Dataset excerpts
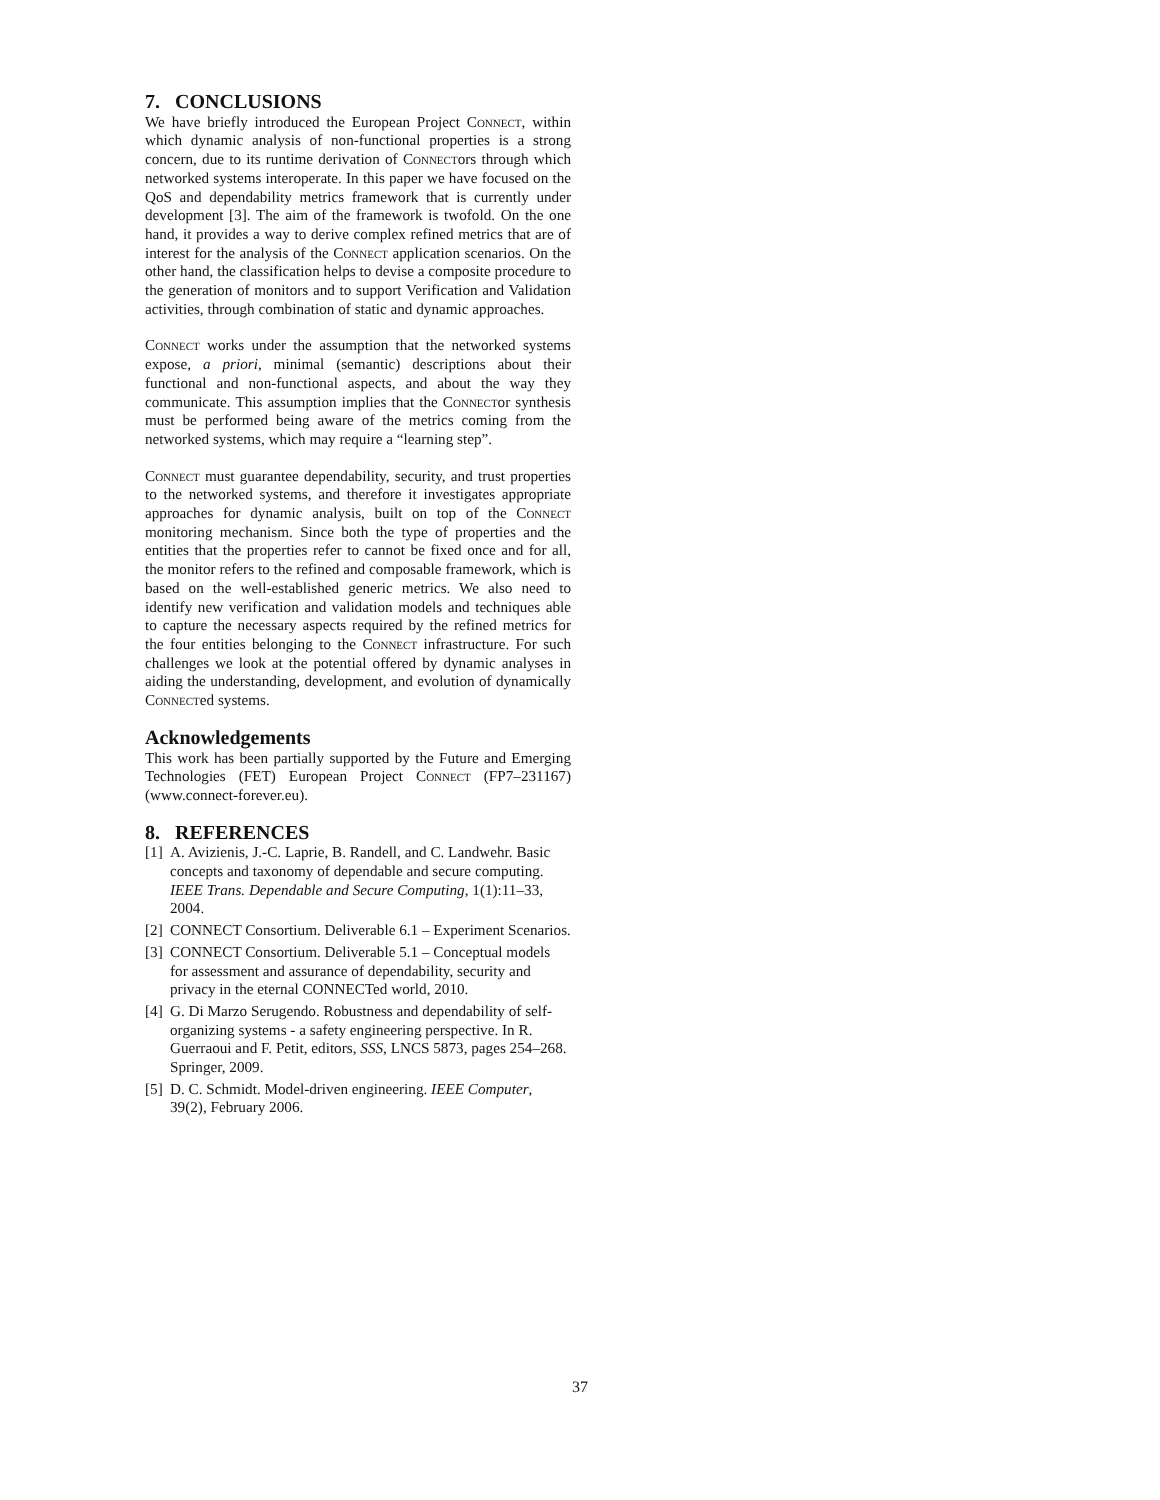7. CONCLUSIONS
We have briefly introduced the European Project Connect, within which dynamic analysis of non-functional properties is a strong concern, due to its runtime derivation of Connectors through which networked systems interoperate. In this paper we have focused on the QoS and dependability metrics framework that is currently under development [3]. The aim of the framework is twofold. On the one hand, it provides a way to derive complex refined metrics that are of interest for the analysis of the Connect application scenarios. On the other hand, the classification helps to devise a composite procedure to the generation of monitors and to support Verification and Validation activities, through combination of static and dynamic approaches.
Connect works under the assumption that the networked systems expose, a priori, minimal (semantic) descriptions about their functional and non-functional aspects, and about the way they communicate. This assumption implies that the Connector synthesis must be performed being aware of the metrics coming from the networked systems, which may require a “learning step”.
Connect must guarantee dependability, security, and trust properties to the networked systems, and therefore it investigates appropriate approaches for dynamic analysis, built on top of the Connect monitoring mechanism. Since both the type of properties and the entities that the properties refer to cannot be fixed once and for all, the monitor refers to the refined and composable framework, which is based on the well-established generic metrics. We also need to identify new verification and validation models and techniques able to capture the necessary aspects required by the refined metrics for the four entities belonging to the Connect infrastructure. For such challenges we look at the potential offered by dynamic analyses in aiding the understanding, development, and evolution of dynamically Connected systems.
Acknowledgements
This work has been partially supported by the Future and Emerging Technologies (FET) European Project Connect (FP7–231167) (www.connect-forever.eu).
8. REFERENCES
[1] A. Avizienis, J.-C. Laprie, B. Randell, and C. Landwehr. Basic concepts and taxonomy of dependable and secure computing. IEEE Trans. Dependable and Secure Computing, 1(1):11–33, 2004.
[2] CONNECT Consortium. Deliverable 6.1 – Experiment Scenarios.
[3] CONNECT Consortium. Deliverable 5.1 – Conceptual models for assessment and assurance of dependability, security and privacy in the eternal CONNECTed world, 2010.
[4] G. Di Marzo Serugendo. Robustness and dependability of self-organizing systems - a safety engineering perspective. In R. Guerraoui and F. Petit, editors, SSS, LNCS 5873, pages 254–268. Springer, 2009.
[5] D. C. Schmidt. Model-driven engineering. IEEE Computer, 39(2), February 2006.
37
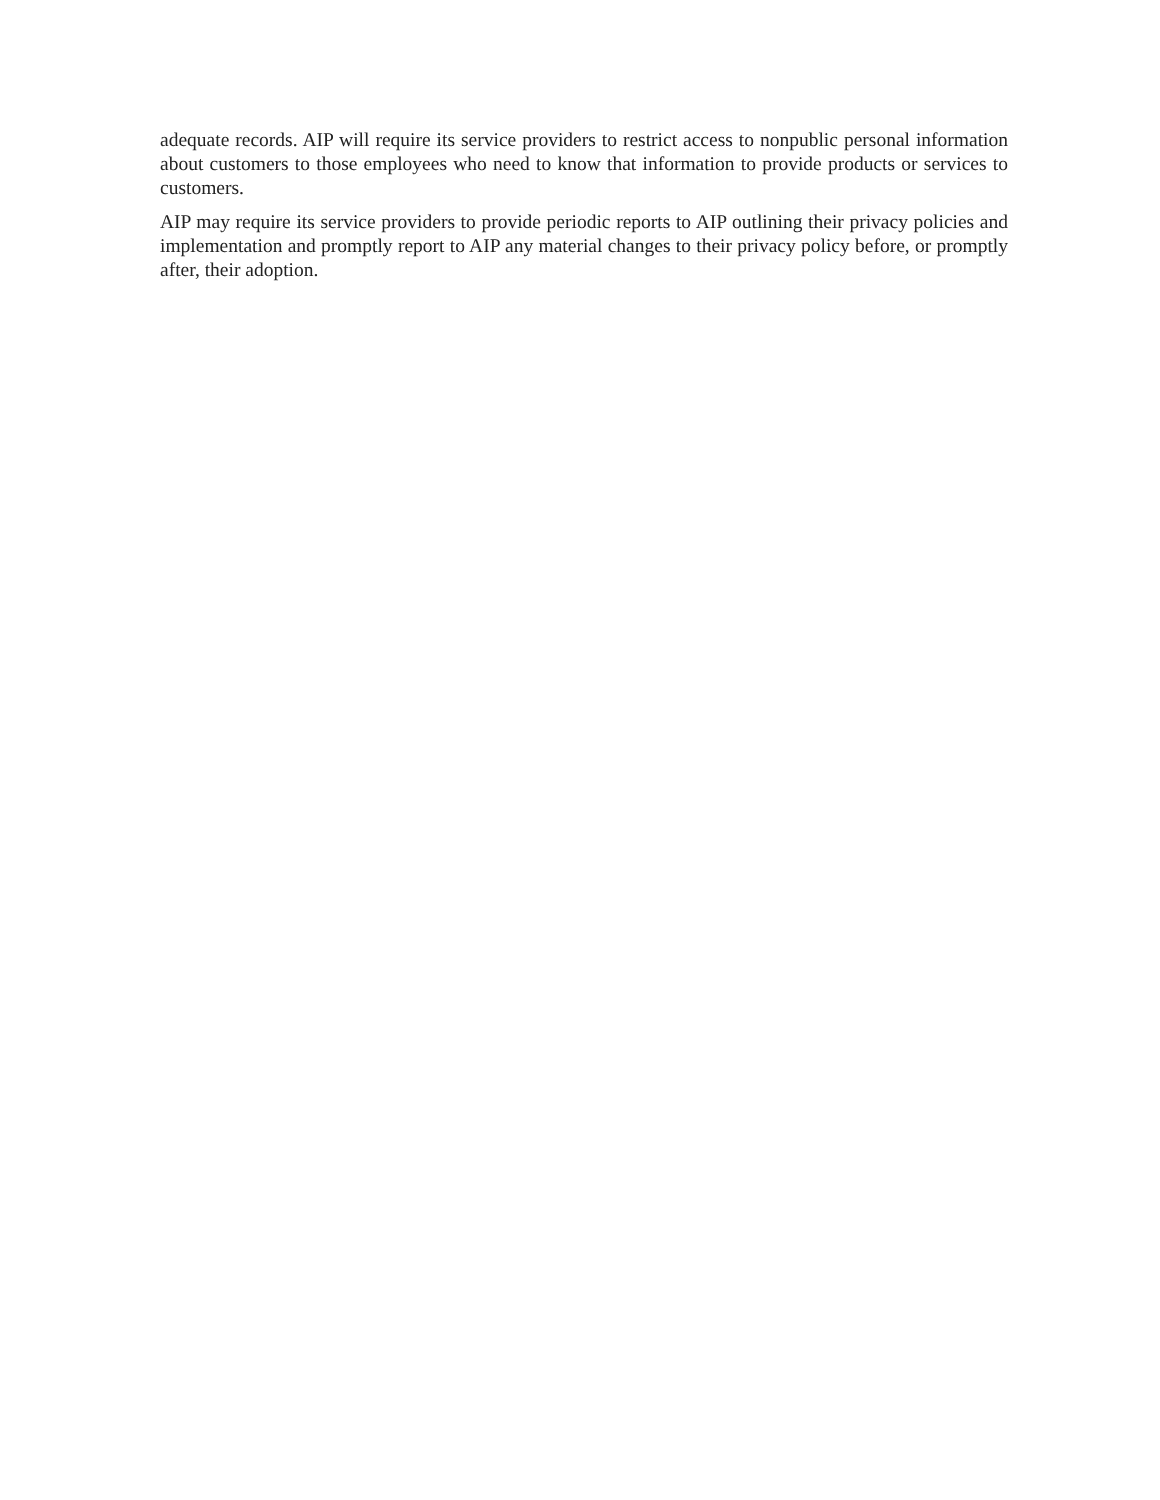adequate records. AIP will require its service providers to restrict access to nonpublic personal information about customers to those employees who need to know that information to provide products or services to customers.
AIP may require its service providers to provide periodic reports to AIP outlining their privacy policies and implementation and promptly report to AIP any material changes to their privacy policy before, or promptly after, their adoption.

What to produce - Which lines hold the word "European"? Return all of them from the records above.

Response to this task -
We have briefly introduced the European Project Connect, within which dynamic analysis of non-functional properties is a strong concern, due to its runtime derivation of Connectors through which networked systems interoperate. In this paper we have focused on the QoS and dependability metrics framework that is currently under development [3]. The aim of the framework is twofold. On the one hand, it provides a way to derive complex refined metrics that are of interest for the analysis of the Connect application scenarios. On the other hand, the classification helps to devise a composite procedure to the generation of monitors and to support Verification and Validation activities, through combination of static and dynamic approaches.
This work has been partially supported by the Future and Emerging Technologies (FET) European Project Connect (FP7–231167) (www.connect-forever.eu).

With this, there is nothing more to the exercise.